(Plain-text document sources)
####################
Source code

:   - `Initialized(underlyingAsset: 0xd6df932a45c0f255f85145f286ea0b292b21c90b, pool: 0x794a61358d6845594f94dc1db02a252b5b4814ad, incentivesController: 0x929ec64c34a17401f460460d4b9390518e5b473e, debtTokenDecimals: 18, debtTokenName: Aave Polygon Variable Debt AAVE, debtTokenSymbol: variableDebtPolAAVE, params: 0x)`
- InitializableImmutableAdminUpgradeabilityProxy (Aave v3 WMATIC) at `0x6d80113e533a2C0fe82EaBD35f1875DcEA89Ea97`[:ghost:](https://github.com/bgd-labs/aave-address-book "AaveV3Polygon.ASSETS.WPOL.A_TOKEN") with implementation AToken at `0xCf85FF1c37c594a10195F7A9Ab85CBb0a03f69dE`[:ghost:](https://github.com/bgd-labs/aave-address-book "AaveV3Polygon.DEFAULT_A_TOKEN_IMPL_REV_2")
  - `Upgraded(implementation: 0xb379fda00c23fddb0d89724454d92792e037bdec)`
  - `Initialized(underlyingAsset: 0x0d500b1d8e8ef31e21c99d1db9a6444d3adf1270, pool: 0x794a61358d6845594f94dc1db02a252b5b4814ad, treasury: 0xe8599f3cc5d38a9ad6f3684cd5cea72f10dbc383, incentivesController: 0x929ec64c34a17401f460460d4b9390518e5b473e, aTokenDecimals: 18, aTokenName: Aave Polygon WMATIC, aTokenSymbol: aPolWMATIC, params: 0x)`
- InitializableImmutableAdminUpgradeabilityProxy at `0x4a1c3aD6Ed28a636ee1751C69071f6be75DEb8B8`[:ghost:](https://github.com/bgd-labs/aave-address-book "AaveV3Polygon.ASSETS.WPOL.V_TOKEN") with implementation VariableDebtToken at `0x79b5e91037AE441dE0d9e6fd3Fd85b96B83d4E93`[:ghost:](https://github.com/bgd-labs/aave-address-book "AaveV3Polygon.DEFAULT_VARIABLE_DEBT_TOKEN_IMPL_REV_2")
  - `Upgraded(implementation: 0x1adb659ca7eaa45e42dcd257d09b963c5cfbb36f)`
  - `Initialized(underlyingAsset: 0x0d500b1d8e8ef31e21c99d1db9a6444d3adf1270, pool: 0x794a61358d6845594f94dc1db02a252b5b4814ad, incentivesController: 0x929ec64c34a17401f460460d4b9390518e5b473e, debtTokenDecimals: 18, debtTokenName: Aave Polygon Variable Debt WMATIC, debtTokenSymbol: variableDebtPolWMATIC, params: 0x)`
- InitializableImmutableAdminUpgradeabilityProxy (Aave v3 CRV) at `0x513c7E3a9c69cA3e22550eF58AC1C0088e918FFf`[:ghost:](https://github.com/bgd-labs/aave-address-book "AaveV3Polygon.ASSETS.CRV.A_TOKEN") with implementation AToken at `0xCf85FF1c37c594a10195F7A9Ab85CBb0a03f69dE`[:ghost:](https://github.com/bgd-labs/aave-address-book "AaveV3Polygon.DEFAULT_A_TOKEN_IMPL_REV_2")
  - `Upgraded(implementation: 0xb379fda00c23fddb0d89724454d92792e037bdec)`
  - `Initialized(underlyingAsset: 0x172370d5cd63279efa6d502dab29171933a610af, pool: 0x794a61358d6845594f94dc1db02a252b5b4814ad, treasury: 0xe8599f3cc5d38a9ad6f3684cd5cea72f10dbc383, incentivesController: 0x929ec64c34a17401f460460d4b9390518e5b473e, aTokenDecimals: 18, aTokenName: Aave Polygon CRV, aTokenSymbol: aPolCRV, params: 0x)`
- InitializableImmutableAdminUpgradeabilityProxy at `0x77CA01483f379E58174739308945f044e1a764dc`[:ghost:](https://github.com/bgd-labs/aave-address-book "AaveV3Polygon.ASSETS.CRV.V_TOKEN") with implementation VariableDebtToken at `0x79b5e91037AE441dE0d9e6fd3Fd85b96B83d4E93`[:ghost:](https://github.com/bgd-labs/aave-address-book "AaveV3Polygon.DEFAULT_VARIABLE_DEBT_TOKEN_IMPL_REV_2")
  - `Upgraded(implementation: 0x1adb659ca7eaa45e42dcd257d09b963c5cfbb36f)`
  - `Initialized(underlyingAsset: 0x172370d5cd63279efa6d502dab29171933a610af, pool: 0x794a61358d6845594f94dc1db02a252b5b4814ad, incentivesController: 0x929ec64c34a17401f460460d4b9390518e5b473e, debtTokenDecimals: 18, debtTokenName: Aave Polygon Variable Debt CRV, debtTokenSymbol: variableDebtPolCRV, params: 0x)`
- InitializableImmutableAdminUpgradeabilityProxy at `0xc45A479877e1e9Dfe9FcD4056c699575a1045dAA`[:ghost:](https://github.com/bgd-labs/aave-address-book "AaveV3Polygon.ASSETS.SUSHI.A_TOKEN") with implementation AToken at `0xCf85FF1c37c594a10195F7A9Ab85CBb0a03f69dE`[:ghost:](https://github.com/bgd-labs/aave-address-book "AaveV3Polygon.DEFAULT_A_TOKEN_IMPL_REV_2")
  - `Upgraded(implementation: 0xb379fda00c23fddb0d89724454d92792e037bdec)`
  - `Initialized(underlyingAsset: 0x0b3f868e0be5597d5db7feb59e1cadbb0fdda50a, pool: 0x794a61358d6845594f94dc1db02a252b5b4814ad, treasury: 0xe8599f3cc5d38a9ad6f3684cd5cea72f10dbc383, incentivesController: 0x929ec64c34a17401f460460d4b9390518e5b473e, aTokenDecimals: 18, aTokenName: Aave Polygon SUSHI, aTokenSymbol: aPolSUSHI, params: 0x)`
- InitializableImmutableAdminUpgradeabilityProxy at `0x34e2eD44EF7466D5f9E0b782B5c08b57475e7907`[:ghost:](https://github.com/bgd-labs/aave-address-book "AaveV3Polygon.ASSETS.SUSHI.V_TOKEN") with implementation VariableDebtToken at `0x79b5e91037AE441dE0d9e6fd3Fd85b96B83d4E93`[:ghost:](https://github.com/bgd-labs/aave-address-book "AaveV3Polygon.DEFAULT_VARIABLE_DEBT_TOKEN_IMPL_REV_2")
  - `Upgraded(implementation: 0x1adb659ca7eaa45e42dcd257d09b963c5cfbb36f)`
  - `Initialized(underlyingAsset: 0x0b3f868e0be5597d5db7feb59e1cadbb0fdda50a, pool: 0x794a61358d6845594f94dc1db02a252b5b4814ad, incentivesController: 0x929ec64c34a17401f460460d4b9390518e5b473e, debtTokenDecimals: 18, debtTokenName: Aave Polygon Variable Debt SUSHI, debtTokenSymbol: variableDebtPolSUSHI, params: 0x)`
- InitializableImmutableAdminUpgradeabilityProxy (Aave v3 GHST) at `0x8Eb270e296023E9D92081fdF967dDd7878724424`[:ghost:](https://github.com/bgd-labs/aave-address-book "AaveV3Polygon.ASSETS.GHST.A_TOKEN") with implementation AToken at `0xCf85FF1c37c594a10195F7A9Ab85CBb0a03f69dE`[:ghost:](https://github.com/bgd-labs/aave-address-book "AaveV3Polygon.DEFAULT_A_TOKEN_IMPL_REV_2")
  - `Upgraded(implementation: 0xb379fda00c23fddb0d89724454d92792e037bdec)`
####################
Each entry above must be retyped exactly.

Source code

:   - `Initialized(underlyingAsset: 0xd6df932a45c0f255f85145f286ea0b292b21c90b, pool: 0x794a61358d6845594f94dc1db02a252b5b4814ad, incentivesController: 0x929ec64c34a17401f460460d4b9390518e5b473e, debtTokenDecimals: 18, debtTokenName: Aave Polygon Variable Debt AAVE, debtTokenSymbol: variableDebtPolAAVE, params: 0x)`
- InitializableImmutableAdminUpgradeabilityProxy (Aave v3 WMATIC) at `0x6d80113e533a2C0fe82EaBD35f1875DcEA89Ea97`[:ghost:](https://github.com/bgd-labs/aave-address-book "AaveV3Polygon.ASSETS.WPOL.A_TOKEN") with implementation AToken at `0xCf85FF1c37c594a10195F7A9Ab85CBb0a03f69dE`[:ghost:](https://github.com/bgd-labs/aave-address-book "AaveV3Polygon.DEFAULT_A_TOKEN_IMPL_REV_2")
  - `Upgraded(implementation: 0xb379fda00c23fddb0d89724454d92792e037bdec)`
  - `Initialized(underlyingAsset: 0x0d500b1d8e8ef31e21c99d1db9a6444d3adf1270, pool: 0x794a61358d6845594f94dc1db02a252b5b4814ad, treasury: 0xe8599f3cc5d38a9ad6f3684cd5cea72f10dbc383, incentivesController: 0x929ec64c34a17401f460460d4b9390518e5b473e, aTokenDecimals: 18, aTokenName: Aave Polygon WMATIC, aTokenSymbol: aPolWMATIC, params: 0x)`
- InitializableImmutableAdminUpgradeabilityProxy at `0x4a1c3aD6Ed28a636ee1751C69071f6be75DEb8B8`[:ghost:](https://github.com/bgd-labs/aave-address-book "AaveV3Polygon.ASSETS.WPOL.V_TOKEN") with implementation VariableDebtToken at `0x79b5e91037AE441dE0d9e6fd3Fd85b96B83d4E93`[:ghost:](https://github.com/bgd-labs/aave-address-book "AaveV3Polygon.DEFAULT_VARIABLE_DEBT_TOKEN_IMPL_REV_2")
  - `Upgraded(implementation: 0x1adb659ca7eaa45e42dcd257d09b963c5cfbb36f)`
  - `Initialized(underlyingAsset: 0x0d500b1d8e8ef31e21c99d1db9a6444d3adf1270, pool: 0x794a61358d6845594f94dc1db02a252b5b4814ad, incentivesController: 0x929ec64c34a17401f460460d4b9390518e5b473e, debtTokenDecimals: 18, debtTokenName: Aave Polygon Variable Debt WMATIC, debtTokenSymbol: variableDebtPolWMATIC, params: 0x)`
- InitializableImmutableAdminUpgradeabilityProxy (Aave v3 CRV) at `0x513c7E3a9c69cA3e22550eF58AC1C0088e918FFf`[:ghost:](https://github.com/bgd-labs/aave-address-book "AaveV3Polygon.ASSETS.CRV.A_TOKEN") with implementation AToken at `0xCf85FF1c37c594a10195F7A9Ab85CBb0a03f69dE`[:ghost:](https://github.com/bgd-labs/aave-address-book "AaveV3Polygon.DEFAULT_A_TOKEN_IMPL_REV_2")
  - `Upgraded(implementation: 0xb379fda00c23fddb0d89724454d92792e037bdec)`
  - `Initialized(underlyingAsset: 0x172370d5cd63279efa6d502dab29171933a610af, pool: 0x794a61358d6845594f94dc1db02a252b5b4814ad, treasury: 0xe8599f3cc5d38a9ad6f3684cd5cea72f10dbc383, incentivesController: 0x929ec64c34a17401f460460d4b9390518e5b473e, aTokenDecimals: 18, aTokenName: Aave Polygon CRV, aTokenSymbol: aPolCRV, params: 0x)`
- InitializableImmutableAdminUpgradeabilityProxy at `0x77CA01483f379E58174739308945f044e1a764dc`[:ghost:](https://github.com/bgd-labs/aave-address-book "AaveV3Polygon.ASSETS.CRV.V_TOKEN") with implementation VariableDebtToken at `0x79b5e91037AE441dE0d9e6fd3Fd85b96B83d4E93`[:ghost:](https://github.com/bgd-labs/aave-address-book "AaveV3Polygon.DEFAULT_VARIABLE_DEBT_TOKEN_IMPL_REV_2")
  - `Upgraded(implementation: 0x1adb659ca7eaa45e42dcd257d09b963c5cfbb36f)`
  - `Initialized(underlyingAsset: 0x172370d5cd63279efa6d502dab29171933a610af, pool: 0x794a61358d6845594f94dc1db02a252b5b4814ad, incentivesController: 0x929ec64c34a17401f460460d4b9390518e5b473e, debtTokenDecimals: 18, debtTokenName: Aave Polygon Variable Debt CRV, debtTokenSymbol: variableDebtPolCRV, params: 0x)`
- InitializableImmutableAdminUpgradeabilityProxy at `0xc45A479877e1e9Dfe9FcD4056c699575a1045dAA`[:ghost:](https://github.com/bgd-labs/aave-address-book "AaveV3Polygon.ASSETS.SUSHI.A_TOKEN") with implementation AToken at `0xCf85FF1c37c594a10195F7A9Ab85CBb0a03f69dE`[:ghost:](https://github.com/bgd-labs/aave-address-book "AaveV3Polygon.DEFAULT_A_TOKEN_IMPL_REV_2")
  - `Upgraded(implementation: 0xb379fda00c23fddb0d89724454d92792e037bdec)`
  - `Initialized(underlyingAsset: 0x0b3f868e0be5597d5db7feb59e1cadbb0fdda50a, pool: 0x794a61358d6845594f94dc1db02a252b5b4814ad, treasury: 0xe8599f3cc5d38a9ad6f3684cd5cea72f10dbc383, incentivesController: 0x929ec64c34a17401f460460d4b9390518e5b473e, aTokenDecimals: 18, aTokenName: Aave Polygon SUSHI, aTokenSymbol: aPolSUSHI, params: 0x)`
- InitializableImmutableAdminUpgradeabilityProxy at `0x34e2eD44EF7466D5f9E0b782B5c08b57475e7907`[:ghost:](https://github.com/bgd-labs/aave-address-book "AaveV3Polygon.ASSETS.SUSHI.V_TOKEN") with implementation VariableDebtToken at `0x79b5e91037AE441dE0d9e6fd3Fd85b96B83d4E93`[:ghost:](https://github.com/bgd-labs/aave-address-book "AaveV3Polygon.DEFAULT_VARIABLE_DEBT_TOKEN_IMPL_REV_2")
  - `Upgraded(implementation: 0x1adb659ca7eaa45e42dcd257d09b963c5cfbb36f)`
  - `Initialized(underlyingAsset: 0x0b3f868e0be5597d5db7feb59e1cadbb0fdda50a, pool: 0x794a61358d6845594f94dc1db02a252b5b4814ad, incentivesController: 0x929ec64c34a17401f460460d4b9390518e5b473e, debtTokenDecimals: 18, debtTokenName: Aave Polygon Variable Debt SUSHI, debtTokenSymbol: variableDebtPolSUSHI, params: 0x)`
- InitializableImmutableAdminUpgradeabilityProxy (Aave v3 GHST) at `0x8Eb270e296023E9D92081fdF967dDd7878724424`[:ghost:](https://github.com/bgd-labs/aave-address-book "AaveV3Polygon.ASSETS.GHST.A_TOKEN") with implementation AToken at `0xCf85FF1c37c594a10195F7A9Ab85CBb0a03f69dE`[:ghost:](https://github.com/bgd-labs/aave-address-book "AaveV3Polygon.DEFAULT_A_TOKEN_IMPL_REV_2")
  - `Upgraded(implementation: 0xb379fda00c23fddb0d89724454d92792e037bdec)`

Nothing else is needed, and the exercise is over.